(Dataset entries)
####
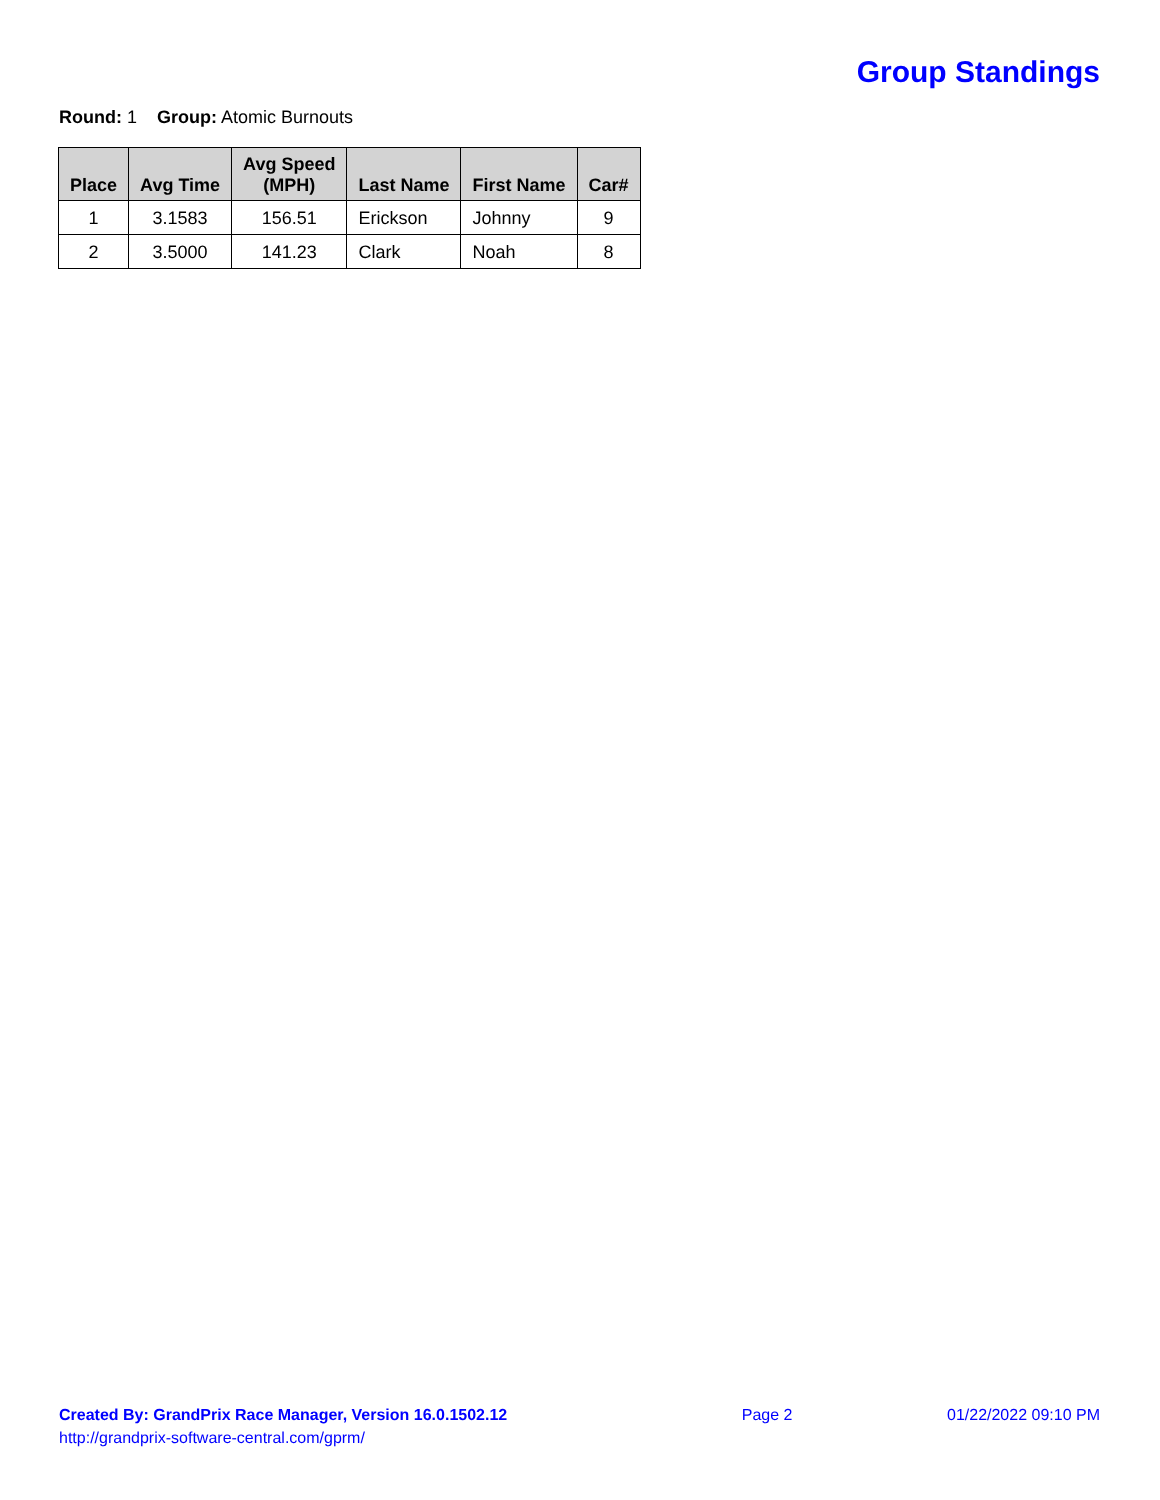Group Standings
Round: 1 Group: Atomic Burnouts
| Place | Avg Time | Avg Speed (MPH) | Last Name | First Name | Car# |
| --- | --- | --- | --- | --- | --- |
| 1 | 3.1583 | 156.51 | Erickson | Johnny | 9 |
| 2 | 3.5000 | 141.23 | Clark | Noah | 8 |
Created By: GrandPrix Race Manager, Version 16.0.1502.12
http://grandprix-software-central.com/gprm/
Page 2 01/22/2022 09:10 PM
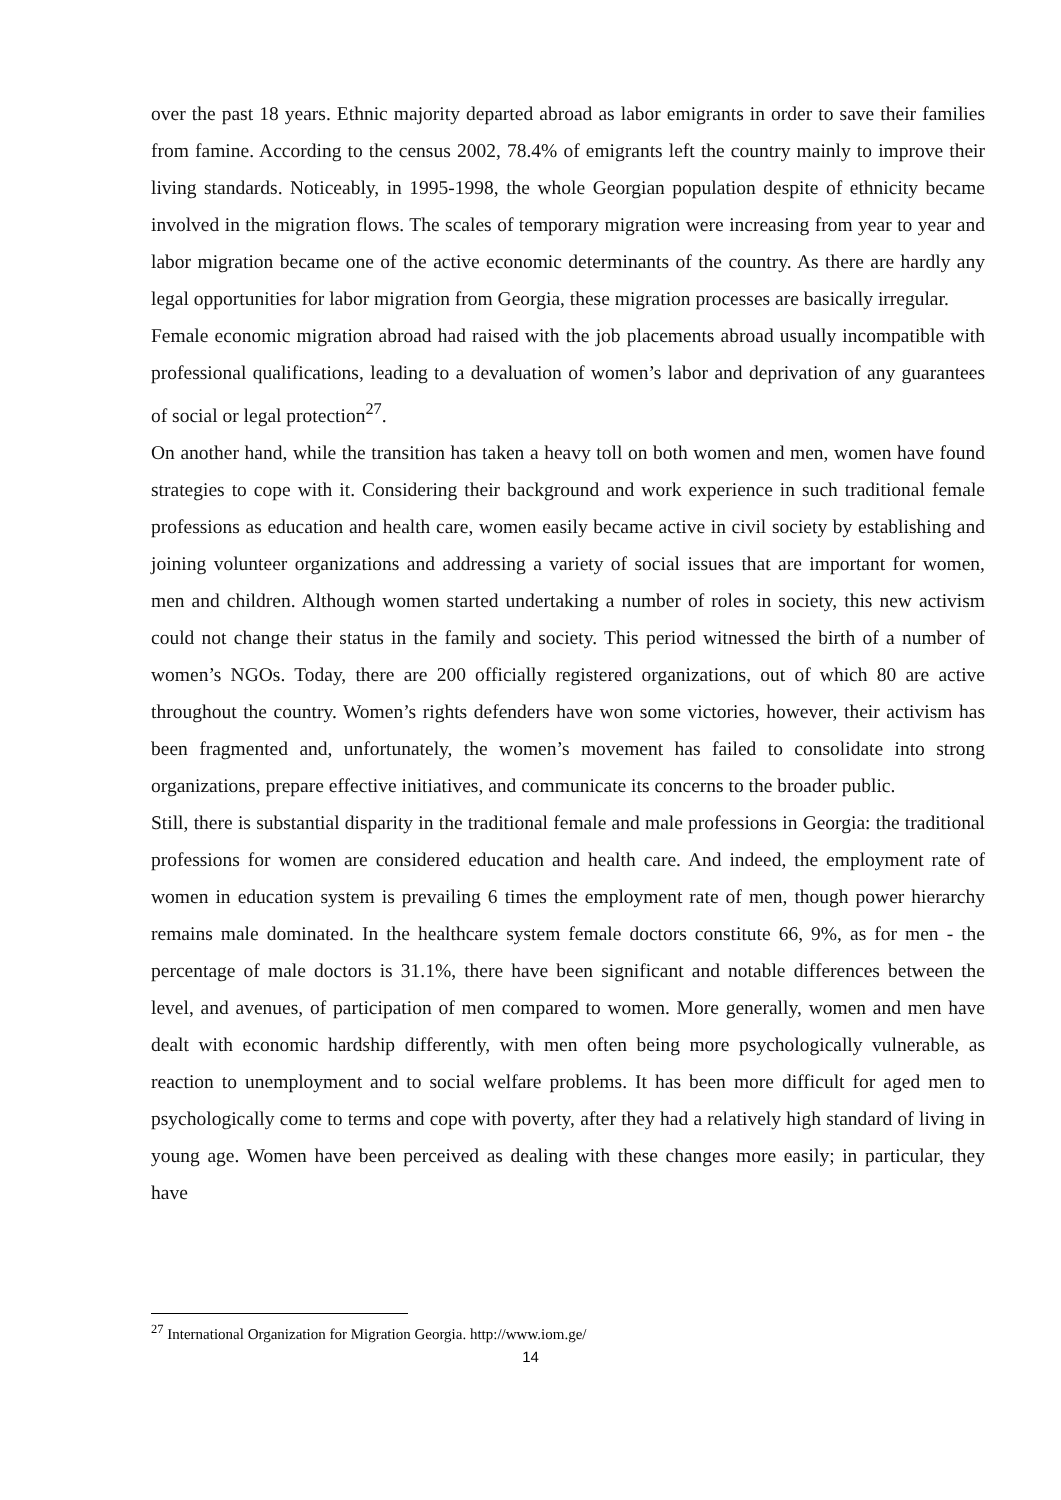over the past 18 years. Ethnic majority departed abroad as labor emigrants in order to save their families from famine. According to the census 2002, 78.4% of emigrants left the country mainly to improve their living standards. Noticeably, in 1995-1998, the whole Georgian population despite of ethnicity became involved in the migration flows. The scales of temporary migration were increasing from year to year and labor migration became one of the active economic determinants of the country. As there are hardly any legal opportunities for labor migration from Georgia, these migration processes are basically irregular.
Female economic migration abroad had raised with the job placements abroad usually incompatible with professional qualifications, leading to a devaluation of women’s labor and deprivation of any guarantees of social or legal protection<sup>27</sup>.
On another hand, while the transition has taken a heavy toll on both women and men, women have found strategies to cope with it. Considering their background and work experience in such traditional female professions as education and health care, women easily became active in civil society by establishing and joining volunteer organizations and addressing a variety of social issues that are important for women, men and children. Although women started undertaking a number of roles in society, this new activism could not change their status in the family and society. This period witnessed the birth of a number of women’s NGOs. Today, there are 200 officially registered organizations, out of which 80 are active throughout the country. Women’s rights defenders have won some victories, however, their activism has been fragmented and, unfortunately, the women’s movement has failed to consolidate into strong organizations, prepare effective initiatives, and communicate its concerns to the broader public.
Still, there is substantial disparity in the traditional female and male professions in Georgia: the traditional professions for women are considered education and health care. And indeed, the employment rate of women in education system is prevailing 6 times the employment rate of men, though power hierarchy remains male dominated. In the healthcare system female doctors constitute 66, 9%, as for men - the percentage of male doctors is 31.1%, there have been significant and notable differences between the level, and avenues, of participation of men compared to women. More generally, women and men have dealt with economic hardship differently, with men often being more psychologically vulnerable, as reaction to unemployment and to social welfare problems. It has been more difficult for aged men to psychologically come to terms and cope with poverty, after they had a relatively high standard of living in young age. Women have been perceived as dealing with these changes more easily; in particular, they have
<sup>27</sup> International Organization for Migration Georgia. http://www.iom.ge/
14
####
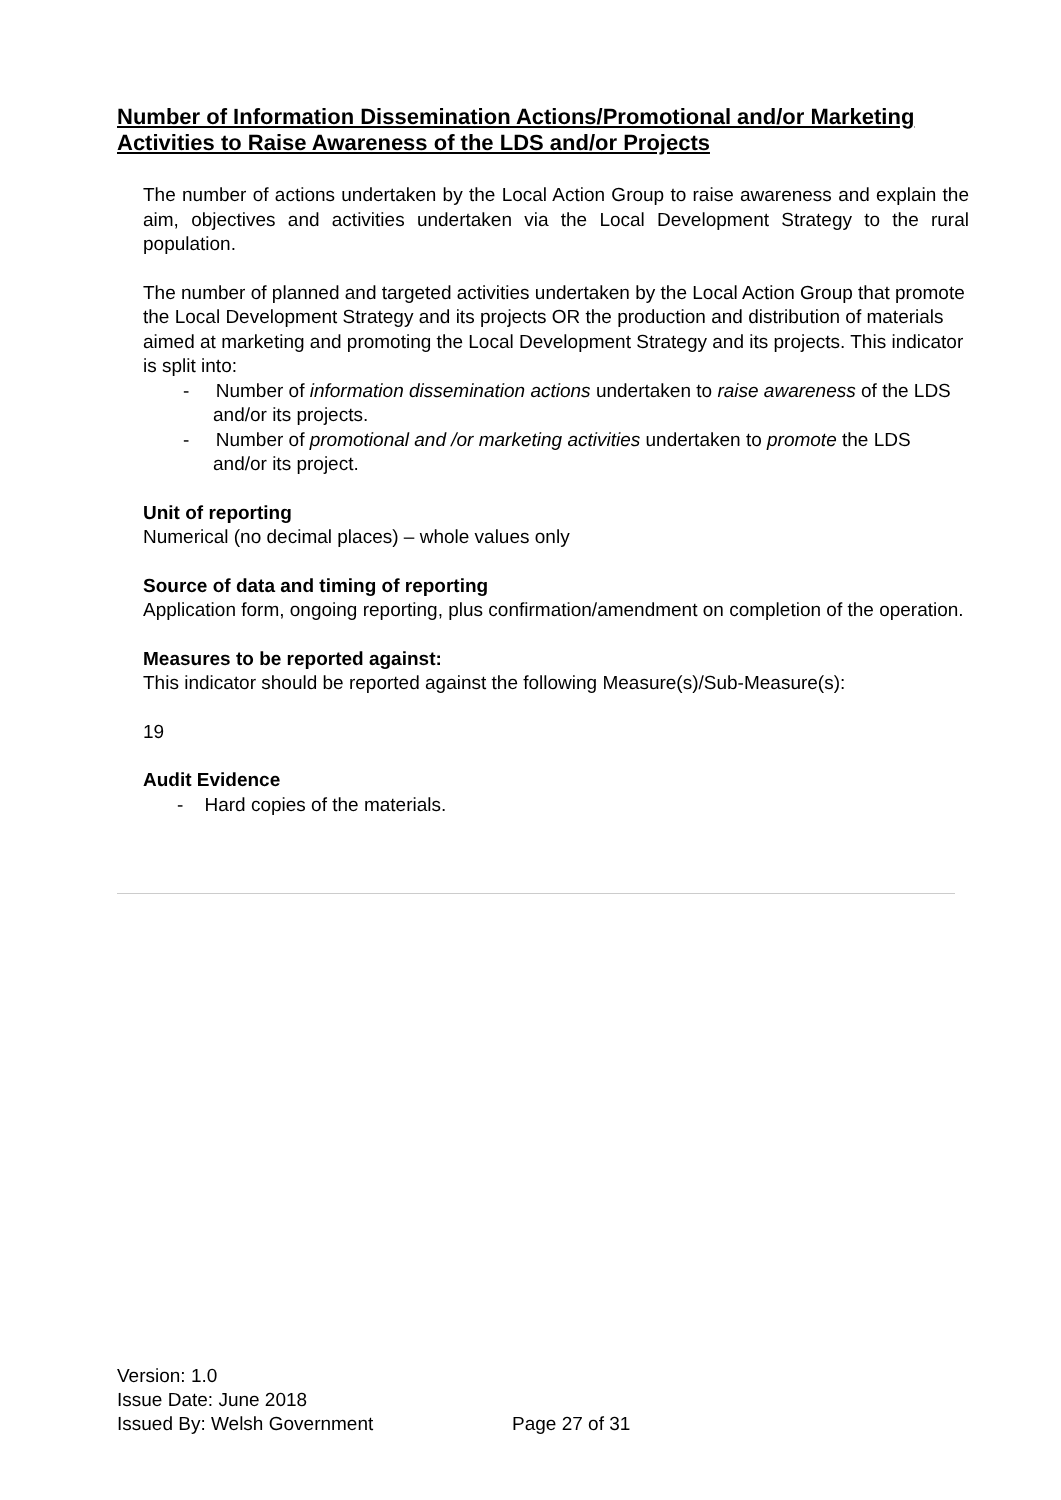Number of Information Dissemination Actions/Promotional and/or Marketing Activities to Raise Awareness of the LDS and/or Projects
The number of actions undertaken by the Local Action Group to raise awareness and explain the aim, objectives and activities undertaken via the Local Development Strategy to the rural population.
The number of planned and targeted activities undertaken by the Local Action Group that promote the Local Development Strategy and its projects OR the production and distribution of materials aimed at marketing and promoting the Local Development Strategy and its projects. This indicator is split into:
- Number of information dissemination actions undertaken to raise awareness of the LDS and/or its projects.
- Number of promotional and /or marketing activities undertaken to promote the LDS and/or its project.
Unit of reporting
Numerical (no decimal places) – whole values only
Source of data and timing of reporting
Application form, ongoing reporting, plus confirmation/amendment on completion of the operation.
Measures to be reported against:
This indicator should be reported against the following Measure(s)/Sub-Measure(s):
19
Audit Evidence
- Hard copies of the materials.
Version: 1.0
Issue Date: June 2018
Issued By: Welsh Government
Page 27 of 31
####
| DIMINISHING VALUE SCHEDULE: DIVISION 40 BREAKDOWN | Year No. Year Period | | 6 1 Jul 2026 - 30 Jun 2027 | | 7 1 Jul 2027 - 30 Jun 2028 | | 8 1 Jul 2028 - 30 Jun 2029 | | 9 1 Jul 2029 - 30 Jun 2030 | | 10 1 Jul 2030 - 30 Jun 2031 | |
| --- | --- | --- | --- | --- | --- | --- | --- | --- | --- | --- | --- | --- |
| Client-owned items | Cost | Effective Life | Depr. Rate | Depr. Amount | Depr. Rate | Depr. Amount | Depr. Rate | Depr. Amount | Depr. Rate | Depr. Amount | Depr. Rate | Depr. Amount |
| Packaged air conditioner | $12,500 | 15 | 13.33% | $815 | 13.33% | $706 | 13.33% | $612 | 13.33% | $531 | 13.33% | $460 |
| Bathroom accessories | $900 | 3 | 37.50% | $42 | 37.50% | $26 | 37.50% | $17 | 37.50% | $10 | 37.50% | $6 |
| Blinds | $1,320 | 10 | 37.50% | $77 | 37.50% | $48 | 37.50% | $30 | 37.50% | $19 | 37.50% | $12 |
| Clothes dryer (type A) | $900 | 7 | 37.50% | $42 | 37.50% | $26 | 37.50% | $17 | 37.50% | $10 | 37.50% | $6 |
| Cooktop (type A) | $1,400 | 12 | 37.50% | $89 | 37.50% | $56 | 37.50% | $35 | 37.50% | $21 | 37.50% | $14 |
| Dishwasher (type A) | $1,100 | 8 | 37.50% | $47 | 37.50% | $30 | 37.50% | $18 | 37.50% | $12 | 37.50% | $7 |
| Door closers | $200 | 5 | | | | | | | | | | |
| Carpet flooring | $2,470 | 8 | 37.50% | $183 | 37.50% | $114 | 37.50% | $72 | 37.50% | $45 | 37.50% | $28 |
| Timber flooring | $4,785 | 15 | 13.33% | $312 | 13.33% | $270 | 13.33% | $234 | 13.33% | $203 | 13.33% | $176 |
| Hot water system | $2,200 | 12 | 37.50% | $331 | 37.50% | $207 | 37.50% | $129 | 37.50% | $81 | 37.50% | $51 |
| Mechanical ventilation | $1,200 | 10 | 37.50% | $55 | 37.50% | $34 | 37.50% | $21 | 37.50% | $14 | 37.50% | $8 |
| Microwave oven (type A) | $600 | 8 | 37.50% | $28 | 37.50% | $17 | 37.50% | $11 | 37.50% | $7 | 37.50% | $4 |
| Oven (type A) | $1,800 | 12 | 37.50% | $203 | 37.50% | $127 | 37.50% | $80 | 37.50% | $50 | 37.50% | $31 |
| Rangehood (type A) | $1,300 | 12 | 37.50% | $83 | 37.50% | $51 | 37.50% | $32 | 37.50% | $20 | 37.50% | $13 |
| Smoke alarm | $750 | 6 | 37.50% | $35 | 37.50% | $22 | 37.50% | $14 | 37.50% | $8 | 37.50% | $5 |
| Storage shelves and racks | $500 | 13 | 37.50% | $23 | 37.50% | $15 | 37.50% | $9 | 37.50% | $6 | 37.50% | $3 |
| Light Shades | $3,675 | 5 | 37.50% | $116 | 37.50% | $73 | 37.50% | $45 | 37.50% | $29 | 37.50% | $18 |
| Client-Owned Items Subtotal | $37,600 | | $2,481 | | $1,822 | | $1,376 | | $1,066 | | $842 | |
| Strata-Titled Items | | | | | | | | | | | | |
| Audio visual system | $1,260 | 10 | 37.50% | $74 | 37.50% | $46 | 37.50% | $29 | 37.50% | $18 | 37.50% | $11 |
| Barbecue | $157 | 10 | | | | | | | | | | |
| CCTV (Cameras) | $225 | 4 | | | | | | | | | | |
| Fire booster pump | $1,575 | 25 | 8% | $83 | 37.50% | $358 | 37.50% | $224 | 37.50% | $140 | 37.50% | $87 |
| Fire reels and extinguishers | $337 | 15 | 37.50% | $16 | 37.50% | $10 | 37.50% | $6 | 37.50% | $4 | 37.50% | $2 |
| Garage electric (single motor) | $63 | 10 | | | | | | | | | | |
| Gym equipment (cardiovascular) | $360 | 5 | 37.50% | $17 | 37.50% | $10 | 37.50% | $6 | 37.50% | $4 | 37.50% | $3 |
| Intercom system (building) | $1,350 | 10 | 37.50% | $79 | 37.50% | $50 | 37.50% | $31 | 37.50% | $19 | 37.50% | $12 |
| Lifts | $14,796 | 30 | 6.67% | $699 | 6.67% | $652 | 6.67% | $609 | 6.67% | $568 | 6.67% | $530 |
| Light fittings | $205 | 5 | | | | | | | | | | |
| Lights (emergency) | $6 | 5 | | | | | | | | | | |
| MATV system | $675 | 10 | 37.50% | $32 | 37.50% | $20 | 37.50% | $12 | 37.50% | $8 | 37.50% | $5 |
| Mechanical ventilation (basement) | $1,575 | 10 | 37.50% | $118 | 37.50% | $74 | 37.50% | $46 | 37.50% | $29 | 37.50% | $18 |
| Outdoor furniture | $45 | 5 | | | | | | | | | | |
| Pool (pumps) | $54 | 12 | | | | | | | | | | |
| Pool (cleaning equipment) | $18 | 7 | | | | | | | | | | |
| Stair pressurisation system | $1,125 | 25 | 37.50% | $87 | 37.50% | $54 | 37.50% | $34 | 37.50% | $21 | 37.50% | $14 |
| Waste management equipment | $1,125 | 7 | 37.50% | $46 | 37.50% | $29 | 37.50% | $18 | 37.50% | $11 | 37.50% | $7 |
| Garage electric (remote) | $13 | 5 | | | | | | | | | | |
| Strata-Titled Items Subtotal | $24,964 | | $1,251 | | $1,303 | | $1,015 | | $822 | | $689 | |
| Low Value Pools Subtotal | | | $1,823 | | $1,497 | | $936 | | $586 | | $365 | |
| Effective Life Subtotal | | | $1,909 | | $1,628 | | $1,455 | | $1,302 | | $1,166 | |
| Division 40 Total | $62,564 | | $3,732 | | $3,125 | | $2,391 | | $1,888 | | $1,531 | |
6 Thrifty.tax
####
## Work task
Restate word for word every line from the one with "Group Standings" up to and including the one with "Female economic migration" in the records above, minus the pictures.

## Problem solution
Group Standings
Round: 1 Group: Atomic Burnouts
| Place | Avg Time | Avg Speed (MPH) | Last Name | First Name | Car# |
| --- | --- | --- | --- | --- | --- |
| 1 | 3.1583 | 156.51 | Erickson | Johnny | 9 |
| 2 | 3.5000 | 141.23 | Clark | Noah | 8 |
Created By: GrandPrix Race Manager, Version 16.0.1502.12
http://grandprix-software-central.com/gprm/
Page 2 01/22/2022 09:10 PM
over the past 18 years. Ethnic majority departed abroad as labor emigrants in order to save their families from famine. According to the census 2002, 78.4% of emigrants left the country mainly to improve their living standards. Noticeably, in 1995-1998, the whole Georgian population despite of ethnicity became involved in the migration flows. The scales of temporary migration were increasing from year to year and labor migration became one of the active economic determinants of the country. As there are hardly any legal opportunities for labor migration from Georgia, these migration processes are basically irregular.
Female economic migration abroad had raised with the job placements abroad usually incompatible with professional qualifications, leading to a devaluation of women’s labor and deprivation of any guarantees of social or legal protection<sup>27</sup>.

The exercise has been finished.